Every record should be copied exactly, except that pictures are to be omitted.

(The data):
== Segment start ==
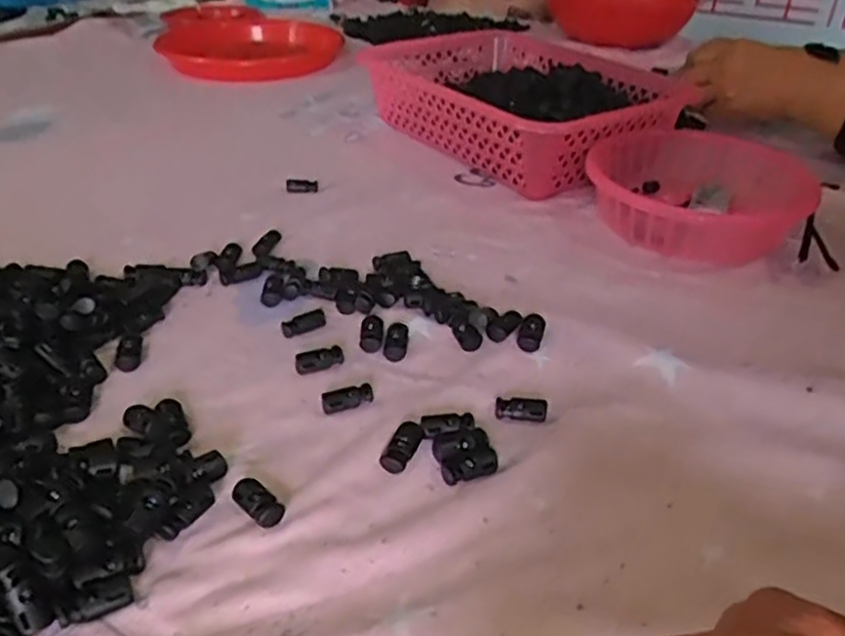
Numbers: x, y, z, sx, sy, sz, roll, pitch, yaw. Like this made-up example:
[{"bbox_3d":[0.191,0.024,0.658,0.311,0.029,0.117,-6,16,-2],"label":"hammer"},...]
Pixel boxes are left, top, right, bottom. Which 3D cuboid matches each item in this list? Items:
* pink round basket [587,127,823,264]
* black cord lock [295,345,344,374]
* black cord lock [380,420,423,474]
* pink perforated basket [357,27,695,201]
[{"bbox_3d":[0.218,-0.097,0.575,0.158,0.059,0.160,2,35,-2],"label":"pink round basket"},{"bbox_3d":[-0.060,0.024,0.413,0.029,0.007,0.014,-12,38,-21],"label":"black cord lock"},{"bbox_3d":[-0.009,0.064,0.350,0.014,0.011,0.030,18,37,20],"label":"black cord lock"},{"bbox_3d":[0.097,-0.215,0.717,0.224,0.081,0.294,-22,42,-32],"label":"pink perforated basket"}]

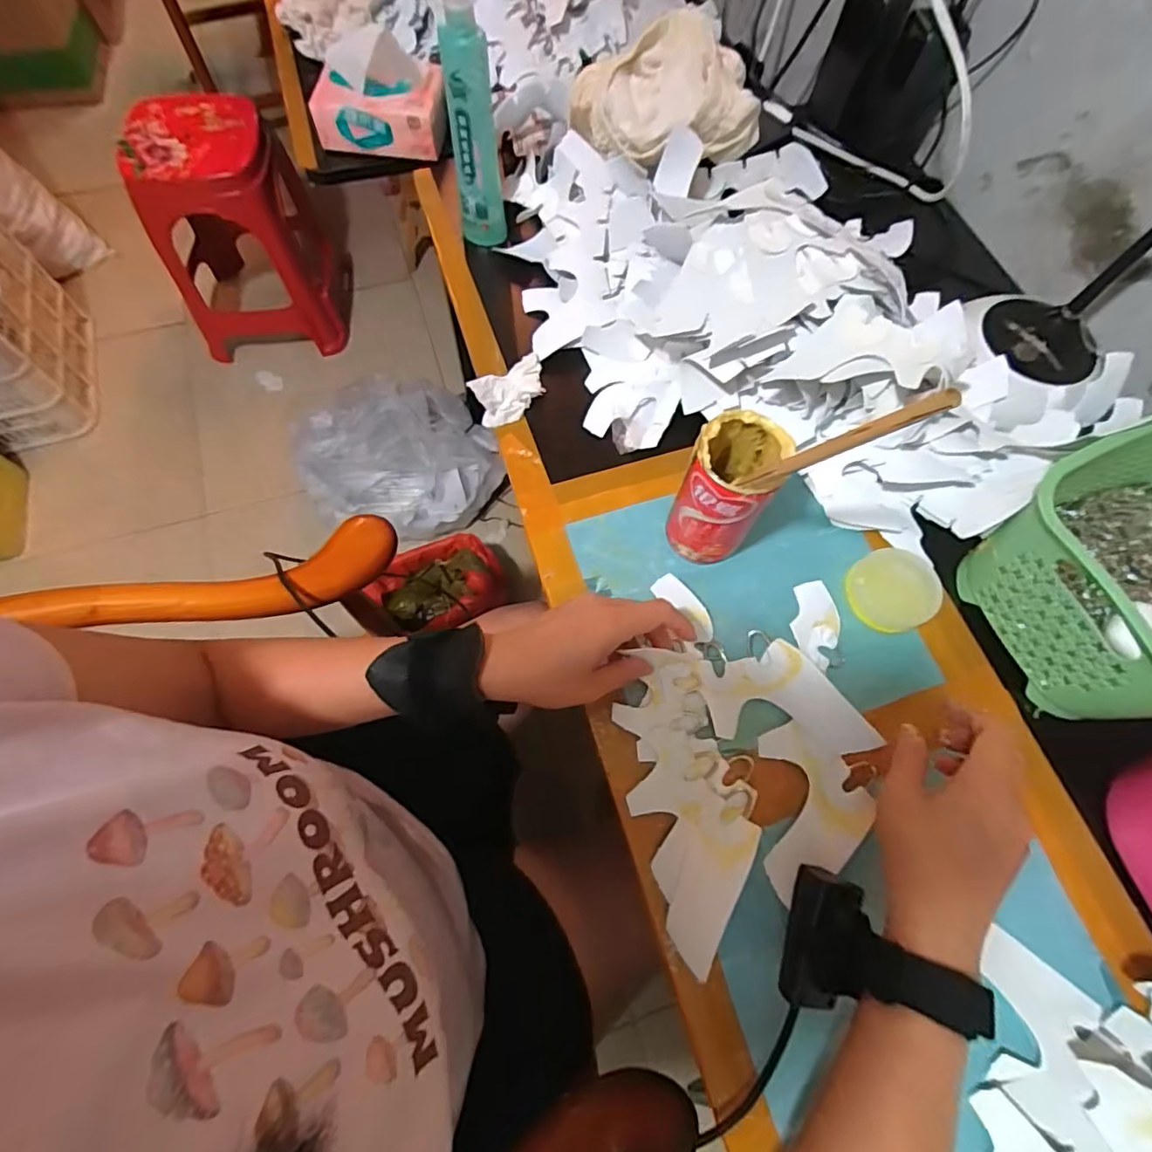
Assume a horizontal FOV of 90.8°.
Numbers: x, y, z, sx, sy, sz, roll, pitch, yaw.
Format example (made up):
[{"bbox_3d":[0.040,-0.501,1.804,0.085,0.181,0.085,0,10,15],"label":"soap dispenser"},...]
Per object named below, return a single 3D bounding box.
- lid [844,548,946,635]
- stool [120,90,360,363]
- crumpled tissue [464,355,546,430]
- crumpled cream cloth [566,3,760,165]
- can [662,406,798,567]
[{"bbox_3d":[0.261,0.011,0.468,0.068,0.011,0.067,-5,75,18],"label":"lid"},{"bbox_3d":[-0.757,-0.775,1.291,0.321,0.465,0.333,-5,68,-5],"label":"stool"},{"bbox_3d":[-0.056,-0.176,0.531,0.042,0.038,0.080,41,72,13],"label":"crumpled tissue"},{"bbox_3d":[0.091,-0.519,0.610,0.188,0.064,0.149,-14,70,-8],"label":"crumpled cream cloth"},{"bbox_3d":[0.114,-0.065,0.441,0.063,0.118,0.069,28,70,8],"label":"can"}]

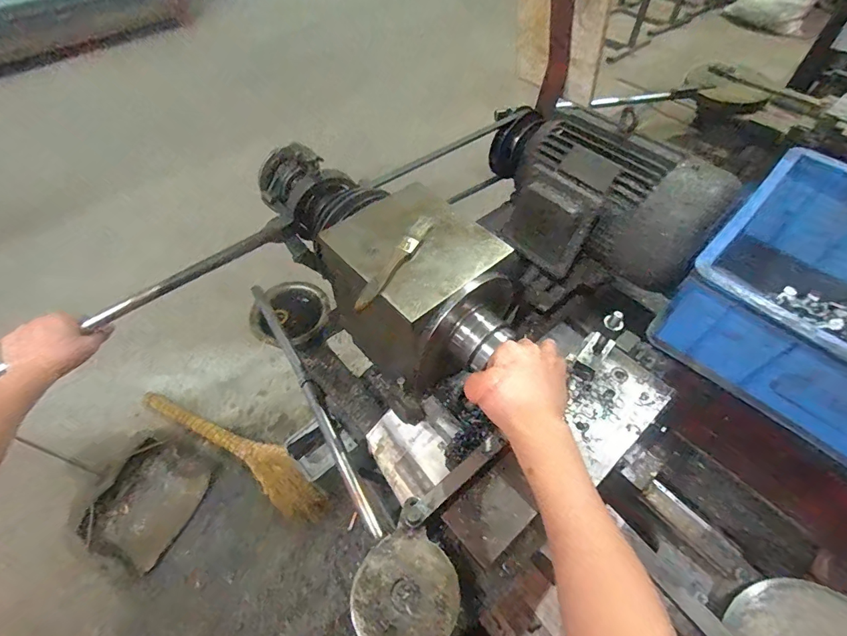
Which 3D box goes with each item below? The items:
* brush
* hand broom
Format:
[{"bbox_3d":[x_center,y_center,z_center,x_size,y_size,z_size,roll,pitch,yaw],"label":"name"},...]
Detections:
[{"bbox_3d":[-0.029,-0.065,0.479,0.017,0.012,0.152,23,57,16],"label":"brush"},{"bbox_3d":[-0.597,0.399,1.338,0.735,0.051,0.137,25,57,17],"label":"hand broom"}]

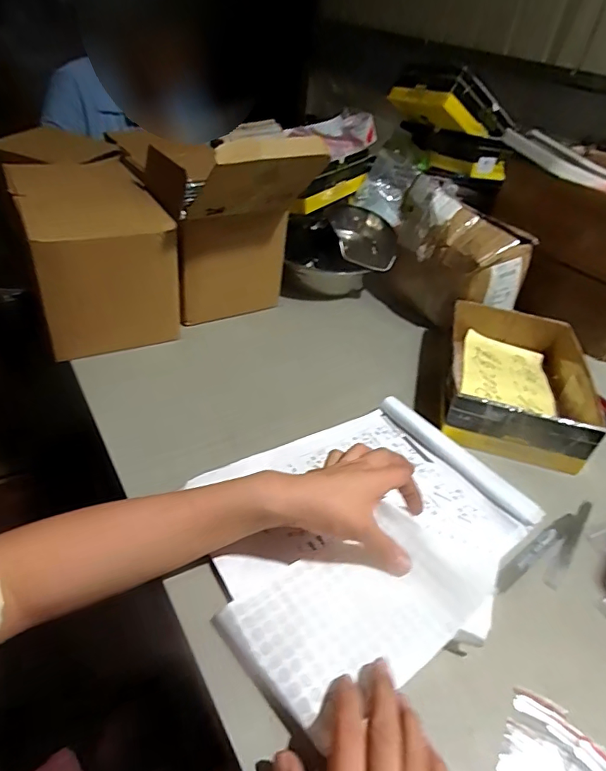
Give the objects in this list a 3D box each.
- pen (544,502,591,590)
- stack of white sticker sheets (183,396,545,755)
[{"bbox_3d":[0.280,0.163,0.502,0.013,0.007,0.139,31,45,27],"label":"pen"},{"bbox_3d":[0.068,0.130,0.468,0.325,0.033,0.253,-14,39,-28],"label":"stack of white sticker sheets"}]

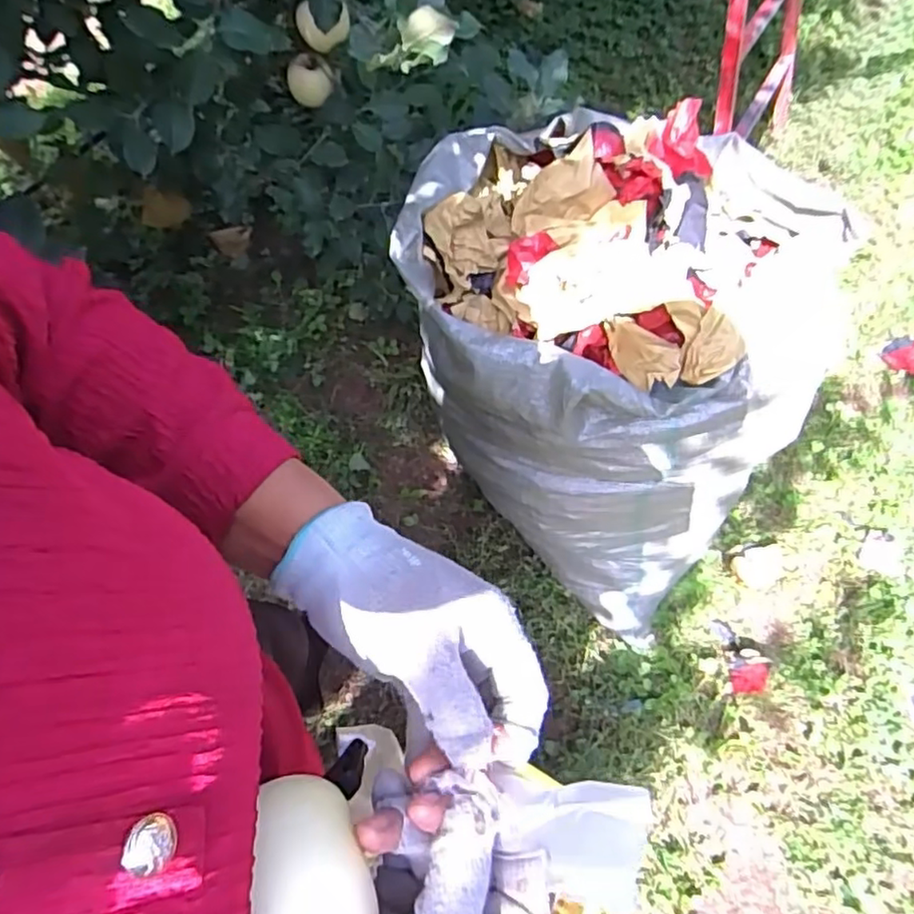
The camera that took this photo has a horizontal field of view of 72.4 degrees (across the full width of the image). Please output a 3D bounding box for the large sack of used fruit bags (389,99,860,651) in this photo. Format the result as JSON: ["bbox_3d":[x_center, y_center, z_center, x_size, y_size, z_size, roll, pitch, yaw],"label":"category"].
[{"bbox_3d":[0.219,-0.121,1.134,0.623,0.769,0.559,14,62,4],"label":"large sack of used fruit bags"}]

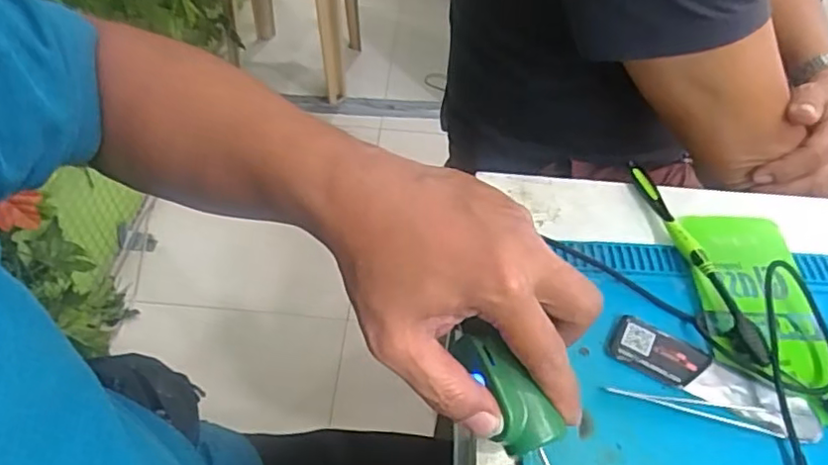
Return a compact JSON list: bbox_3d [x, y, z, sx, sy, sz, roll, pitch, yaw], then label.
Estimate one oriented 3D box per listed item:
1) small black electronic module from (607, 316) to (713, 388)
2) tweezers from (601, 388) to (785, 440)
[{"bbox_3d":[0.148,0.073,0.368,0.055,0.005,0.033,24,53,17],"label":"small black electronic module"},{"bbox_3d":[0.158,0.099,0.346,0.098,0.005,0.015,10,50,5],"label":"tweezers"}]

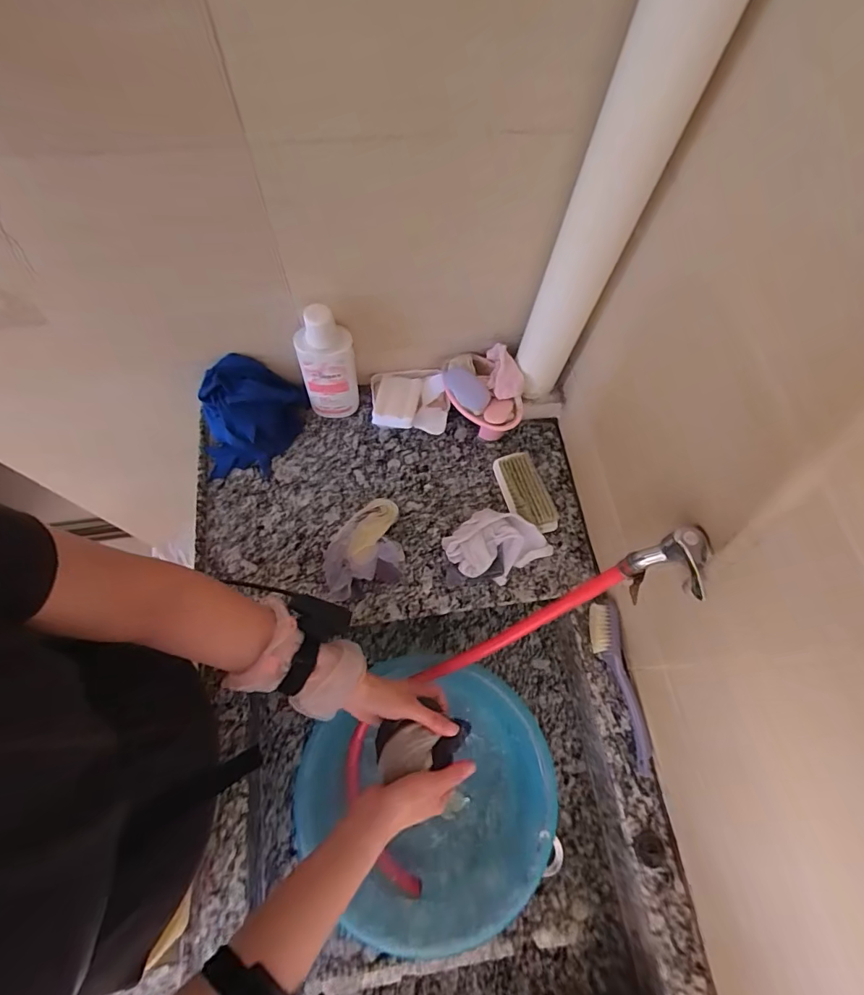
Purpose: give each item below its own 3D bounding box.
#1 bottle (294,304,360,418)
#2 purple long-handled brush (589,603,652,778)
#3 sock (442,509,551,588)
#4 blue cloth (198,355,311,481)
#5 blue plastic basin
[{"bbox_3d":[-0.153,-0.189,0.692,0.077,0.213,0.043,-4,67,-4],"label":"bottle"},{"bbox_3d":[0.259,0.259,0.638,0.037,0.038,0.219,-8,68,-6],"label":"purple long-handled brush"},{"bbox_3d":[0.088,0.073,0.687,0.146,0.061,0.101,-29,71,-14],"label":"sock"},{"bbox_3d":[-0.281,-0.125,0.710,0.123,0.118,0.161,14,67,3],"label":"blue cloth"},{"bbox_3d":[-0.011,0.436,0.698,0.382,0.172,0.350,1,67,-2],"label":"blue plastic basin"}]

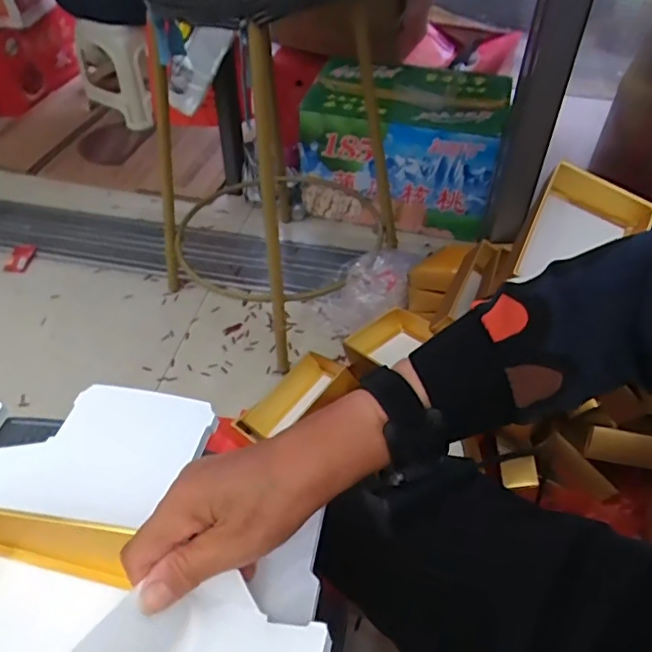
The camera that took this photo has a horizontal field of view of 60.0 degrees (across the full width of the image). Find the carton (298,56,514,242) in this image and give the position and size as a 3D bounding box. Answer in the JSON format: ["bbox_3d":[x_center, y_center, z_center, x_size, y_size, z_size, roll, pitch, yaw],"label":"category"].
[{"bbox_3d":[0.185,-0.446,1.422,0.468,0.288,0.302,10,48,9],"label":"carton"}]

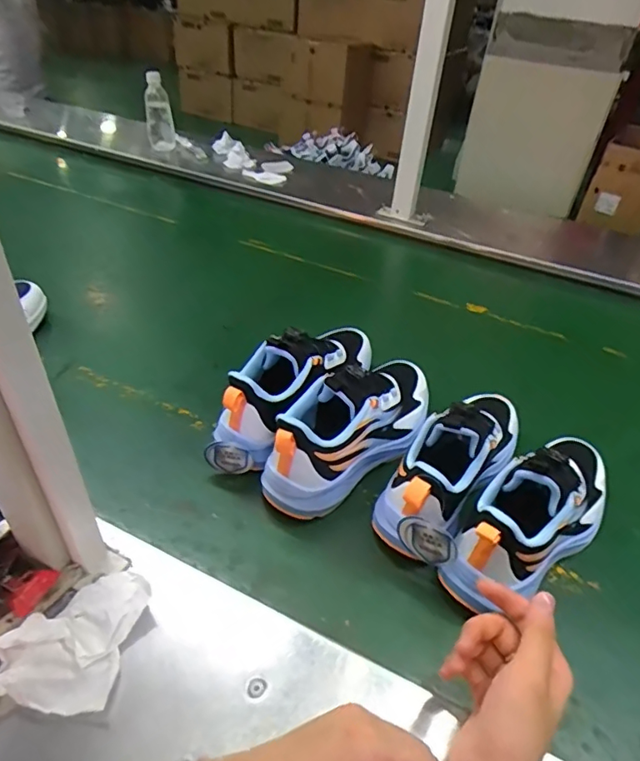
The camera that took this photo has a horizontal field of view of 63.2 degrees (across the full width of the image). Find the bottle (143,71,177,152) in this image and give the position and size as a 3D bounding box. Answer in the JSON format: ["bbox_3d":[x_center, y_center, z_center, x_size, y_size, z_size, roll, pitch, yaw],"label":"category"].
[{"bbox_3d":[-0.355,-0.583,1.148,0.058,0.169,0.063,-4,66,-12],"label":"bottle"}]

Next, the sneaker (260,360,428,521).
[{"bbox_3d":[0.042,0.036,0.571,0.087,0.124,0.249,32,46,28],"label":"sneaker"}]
== Segment end ==
(Solution):
Numbers: x, y, z, sx, sy, sz, roll, pitch, yaw. Like this made-up example:
[{"bbox_3d":[0.191,0.024,0.658,0.311,0.029,0.117,-6,16,-2],"label":"hammer"},...]
Pixel boxes are left, top, right, bottom. Which 3D cuboid matches each item in this list? Items:
* pink round basket [587,127,823,264]
* black cord lock [295,345,344,374]
* black cord lock [380,420,423,474]
* pink perforated basket [357,27,695,201]
[{"bbox_3d":[0.218,-0.097,0.575,0.158,0.059,0.160,2,35,-2],"label":"pink round basket"},{"bbox_3d":[-0.060,0.024,0.413,0.029,0.007,0.014,-12,38,-21],"label":"black cord lock"},{"bbox_3d":[-0.009,0.064,0.350,0.014,0.011,0.030,18,37,20],"label":"black cord lock"},{"bbox_3d":[0.097,-0.215,0.717,0.224,0.081,0.294,-22,42,-32],"label":"pink perforated basket"}]

Assume a horizontal FOV of 90.8°.
Numbers: x, y, z, sx, sy, sz, roll, pitch, yaw.
Format example (made up):
[{"bbox_3d":[0.040,-0.501,1.804,0.085,0.181,0.085,0,10,15],"label":"soap dispenser"},...]
Per object named below, return a single 3D bounding box.
- lid [844,548,946,635]
- stool [120,90,360,363]
- crumpled tissue [464,355,546,430]
- crumpled cream cloth [566,3,760,165]
- can [662,406,798,567]
[{"bbox_3d":[0.261,0.011,0.468,0.068,0.011,0.067,-5,75,18],"label":"lid"},{"bbox_3d":[-0.757,-0.775,1.291,0.321,0.465,0.333,-5,68,-5],"label":"stool"},{"bbox_3d":[-0.056,-0.176,0.531,0.042,0.038,0.080,41,72,13],"label":"crumpled tissue"},{"bbox_3d":[0.091,-0.519,0.610,0.188,0.064,0.149,-14,70,-8],"label":"crumpled cream cloth"},{"bbox_3d":[0.114,-0.065,0.441,0.063,0.118,0.069,28,70,8],"label":"can"}]

Which 3D box goes with each item below? The items:
* brush
* hand broom
Format:
[{"bbox_3d":[x_center,y_center,z_center,x_size,y_size,z_size,roll,pitch,yaw],"label":"name"},...]
Detections:
[{"bbox_3d":[-0.029,-0.065,0.479,0.017,0.012,0.152,23,57,16],"label":"brush"},{"bbox_3d":[-0.597,0.399,1.338,0.735,0.051,0.137,25,57,17],"label":"hand broom"}]

Give the objects in this list a 3D box each.
- pen (544,502,591,590)
- stack of white sticker sheets (183,396,545,755)
[{"bbox_3d":[0.280,0.163,0.502,0.013,0.007,0.139,31,45,27],"label":"pen"},{"bbox_3d":[0.068,0.130,0.468,0.325,0.033,0.253,-14,39,-28],"label":"stack of white sticker sheets"}]

The camera that took this photo has a horizontal field of view of 72.4 degrees (across the full width of the image). Please output a 3D bounding box for the large sack of used fruit bags (389,99,860,651) in this photo. Format the result as JSON: ["bbox_3d":[x_center, y_center, z_center, x_size, y_size, z_size, roll, pitch, yaw],"label":"category"].
[{"bbox_3d":[0.219,-0.121,1.134,0.623,0.769,0.559,14,62,4],"label":"large sack of used fruit bags"}]

Return a compact JSON list: bbox_3d [x, y, z, sx, sy, sz, roll, pitch, yaw], then label.
Estimate one oriented 3D box per listed item:
1) small black electronic module from (607, 316) to (713, 388)
2) tweezers from (601, 388) to (785, 440)
[{"bbox_3d":[0.148,0.073,0.368,0.055,0.005,0.033,24,53,17],"label":"small black electronic module"},{"bbox_3d":[0.158,0.099,0.346,0.098,0.005,0.015,10,50,5],"label":"tweezers"}]

Purpose: give each item below its own 3D bounding box.
#1 bottle (294,304,360,418)
#2 purple long-handled brush (589,603,652,778)
#3 sock (442,509,551,588)
#4 blue cloth (198,355,311,481)
#5 blue plastic basin
[{"bbox_3d":[-0.153,-0.189,0.692,0.077,0.213,0.043,-4,67,-4],"label":"bottle"},{"bbox_3d":[0.259,0.259,0.638,0.037,0.038,0.219,-8,68,-6],"label":"purple long-handled brush"},{"bbox_3d":[0.088,0.073,0.687,0.146,0.061,0.101,-29,71,-14],"label":"sock"},{"bbox_3d":[-0.281,-0.125,0.710,0.123,0.118,0.161,14,67,3],"label":"blue cloth"},{"bbox_3d":[-0.011,0.436,0.698,0.382,0.172,0.350,1,67,-2],"label":"blue plastic basin"}]

The camera that took this photo has a horizontal field of view of 60.0 degrees (across the full width of the image). Find the carton (298,56,514,242) in this image and give the position and size as a 3D bounding box. Answer in the JSON format: ["bbox_3d":[x_center, y_center, z_center, x_size, y_size, z_size, roll, pitch, yaw],"label":"category"].
[{"bbox_3d":[0.185,-0.446,1.422,0.468,0.288,0.302,10,48,9],"label":"carton"}]

The camera that took this photo has a horizontal field of view of 63.2 degrees (across the full width of the image). Find the bottle (143,71,177,152) in this image and give the position and size as a 3D bounding box. Answer in the JSON format: ["bbox_3d":[x_center, y_center, z_center, x_size, y_size, z_size, roll, pitch, yaw],"label":"category"].
[{"bbox_3d":[-0.355,-0.583,1.148,0.058,0.169,0.063,-4,66,-12],"label":"bottle"}]

Next, the sneaker (260,360,428,521).
[{"bbox_3d":[0.042,0.036,0.571,0.087,0.124,0.249,32,46,28],"label":"sneaker"}]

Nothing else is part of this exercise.